К счастью, Савва преимуществами «любимого сыночка» испорчен не был, наоборот, все окружающие твердили, что растет он умным, необыкновенно внимательным и добрым к окружающим мальчиком. Не стало особой драмой для Саввы Леонидовича и то, что с самого детства его готовили в художники: беря уроки у Репина, мальчик, которого «силком тащили в живопись», не осознавал или не мог сказать взрослым, что его способности и его желания лежат совершенно в иной области. Не видели этого и его родители.
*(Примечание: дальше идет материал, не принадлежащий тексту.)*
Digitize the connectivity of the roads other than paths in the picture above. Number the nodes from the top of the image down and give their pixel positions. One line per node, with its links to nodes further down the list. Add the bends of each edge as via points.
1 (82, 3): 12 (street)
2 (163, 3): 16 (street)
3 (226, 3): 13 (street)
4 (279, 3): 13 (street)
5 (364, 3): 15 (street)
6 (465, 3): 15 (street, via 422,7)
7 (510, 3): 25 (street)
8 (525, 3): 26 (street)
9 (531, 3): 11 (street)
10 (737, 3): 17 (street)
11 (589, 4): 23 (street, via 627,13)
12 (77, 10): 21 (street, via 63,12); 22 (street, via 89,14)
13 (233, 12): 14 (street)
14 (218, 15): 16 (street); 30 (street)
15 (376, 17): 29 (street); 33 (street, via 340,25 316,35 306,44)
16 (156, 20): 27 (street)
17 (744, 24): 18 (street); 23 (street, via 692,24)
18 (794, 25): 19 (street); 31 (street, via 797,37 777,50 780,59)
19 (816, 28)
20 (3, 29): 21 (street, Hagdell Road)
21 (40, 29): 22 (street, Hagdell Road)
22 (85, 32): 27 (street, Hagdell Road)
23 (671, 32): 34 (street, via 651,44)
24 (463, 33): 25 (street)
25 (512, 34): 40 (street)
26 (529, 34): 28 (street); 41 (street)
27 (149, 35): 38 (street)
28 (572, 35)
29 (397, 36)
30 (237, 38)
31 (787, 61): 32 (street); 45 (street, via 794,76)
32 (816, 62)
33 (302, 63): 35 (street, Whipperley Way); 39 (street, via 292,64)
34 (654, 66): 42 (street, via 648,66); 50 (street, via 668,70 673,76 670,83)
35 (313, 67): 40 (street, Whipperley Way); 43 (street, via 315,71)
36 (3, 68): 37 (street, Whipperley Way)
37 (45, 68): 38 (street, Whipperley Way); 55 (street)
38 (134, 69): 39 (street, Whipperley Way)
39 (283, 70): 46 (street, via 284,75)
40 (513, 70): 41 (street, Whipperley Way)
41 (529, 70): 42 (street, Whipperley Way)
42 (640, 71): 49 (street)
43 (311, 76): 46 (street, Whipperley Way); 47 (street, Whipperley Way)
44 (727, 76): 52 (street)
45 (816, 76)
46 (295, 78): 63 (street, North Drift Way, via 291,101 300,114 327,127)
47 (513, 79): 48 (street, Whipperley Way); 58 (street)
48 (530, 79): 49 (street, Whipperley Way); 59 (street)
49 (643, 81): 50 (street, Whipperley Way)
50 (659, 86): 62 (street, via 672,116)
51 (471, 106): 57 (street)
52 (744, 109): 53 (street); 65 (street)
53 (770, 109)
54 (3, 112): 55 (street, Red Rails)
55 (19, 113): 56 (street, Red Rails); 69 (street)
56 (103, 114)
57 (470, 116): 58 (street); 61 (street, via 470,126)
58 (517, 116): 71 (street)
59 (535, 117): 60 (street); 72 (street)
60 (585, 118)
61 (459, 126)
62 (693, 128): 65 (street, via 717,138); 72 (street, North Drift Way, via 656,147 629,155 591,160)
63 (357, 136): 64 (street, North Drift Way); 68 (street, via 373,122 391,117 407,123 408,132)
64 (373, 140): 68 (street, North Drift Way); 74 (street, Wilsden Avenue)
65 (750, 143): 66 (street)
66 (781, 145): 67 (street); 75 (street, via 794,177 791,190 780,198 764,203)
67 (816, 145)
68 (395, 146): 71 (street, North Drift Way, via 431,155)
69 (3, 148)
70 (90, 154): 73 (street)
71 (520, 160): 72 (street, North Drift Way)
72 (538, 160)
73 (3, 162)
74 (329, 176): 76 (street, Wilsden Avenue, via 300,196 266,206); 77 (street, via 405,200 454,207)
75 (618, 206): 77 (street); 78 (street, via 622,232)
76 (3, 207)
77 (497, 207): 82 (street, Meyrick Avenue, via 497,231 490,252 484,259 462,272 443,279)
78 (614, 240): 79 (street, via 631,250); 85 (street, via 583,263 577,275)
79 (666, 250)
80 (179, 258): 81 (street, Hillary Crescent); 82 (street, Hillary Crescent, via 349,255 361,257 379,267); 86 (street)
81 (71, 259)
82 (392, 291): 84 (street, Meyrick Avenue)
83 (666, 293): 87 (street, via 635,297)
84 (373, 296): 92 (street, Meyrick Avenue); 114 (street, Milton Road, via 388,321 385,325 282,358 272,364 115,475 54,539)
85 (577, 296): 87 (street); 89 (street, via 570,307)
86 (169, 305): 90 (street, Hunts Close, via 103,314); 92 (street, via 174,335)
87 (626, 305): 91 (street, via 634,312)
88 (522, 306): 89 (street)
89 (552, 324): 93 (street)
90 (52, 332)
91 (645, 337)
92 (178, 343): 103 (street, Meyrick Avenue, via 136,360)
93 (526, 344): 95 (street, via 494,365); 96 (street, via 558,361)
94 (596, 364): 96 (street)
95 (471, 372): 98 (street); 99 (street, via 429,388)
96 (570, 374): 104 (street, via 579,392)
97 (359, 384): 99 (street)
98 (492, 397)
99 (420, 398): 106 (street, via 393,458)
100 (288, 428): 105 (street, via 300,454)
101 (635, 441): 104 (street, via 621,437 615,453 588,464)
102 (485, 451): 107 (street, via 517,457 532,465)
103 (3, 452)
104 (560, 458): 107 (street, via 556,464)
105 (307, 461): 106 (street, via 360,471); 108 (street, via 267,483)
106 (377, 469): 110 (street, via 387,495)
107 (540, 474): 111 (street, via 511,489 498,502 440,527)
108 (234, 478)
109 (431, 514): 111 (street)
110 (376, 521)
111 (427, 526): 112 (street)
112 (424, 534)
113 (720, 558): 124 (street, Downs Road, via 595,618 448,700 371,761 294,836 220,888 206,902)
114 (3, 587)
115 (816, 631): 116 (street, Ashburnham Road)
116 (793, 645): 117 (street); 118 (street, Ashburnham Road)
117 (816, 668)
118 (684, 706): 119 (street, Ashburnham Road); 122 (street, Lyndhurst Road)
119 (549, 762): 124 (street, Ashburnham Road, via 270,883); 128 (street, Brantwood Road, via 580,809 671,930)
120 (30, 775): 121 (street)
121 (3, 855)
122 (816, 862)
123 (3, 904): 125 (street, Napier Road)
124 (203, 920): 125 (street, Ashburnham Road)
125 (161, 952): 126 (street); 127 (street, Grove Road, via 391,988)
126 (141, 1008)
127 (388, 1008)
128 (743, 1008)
Свое призвание двадцатилетний Савва обнаружил совершенно случайно, уже после смерти отца, в эмиграции, поступив в дягилевский балет. По́зднее начало карьеры, возможно, не позволило ему сделаться известным танцовщиком, однако очень скоро он стал танцевать профессионально и зарабатывал этим ремеслом всю свою жизнь.
Сам же Вадим с момента женитьбы отца на Анне Ильиничне глубоко страдал, чувствуя отчуждение, одиночество, обиду и одновременно — огромную любовь к Андрееву. Как ни странно, его отец, — обдумывавший в те годы модель психологического театра, — проявил здесь поразительную психологическую глухоту: он так никогда и не заметил мучений старшего сына и был крайне удивлен, когда однажды — уже подростком — Вадим рассказал ему об этом. Да, приходится признать, что роль отца во многом была для Андреева романтической маской, его любовь к детям составляла лишь малую толику его жизни и он, вероятно, никогда не задумывался над ней, хотя исполнял ее подчас с блеском и природной органикой.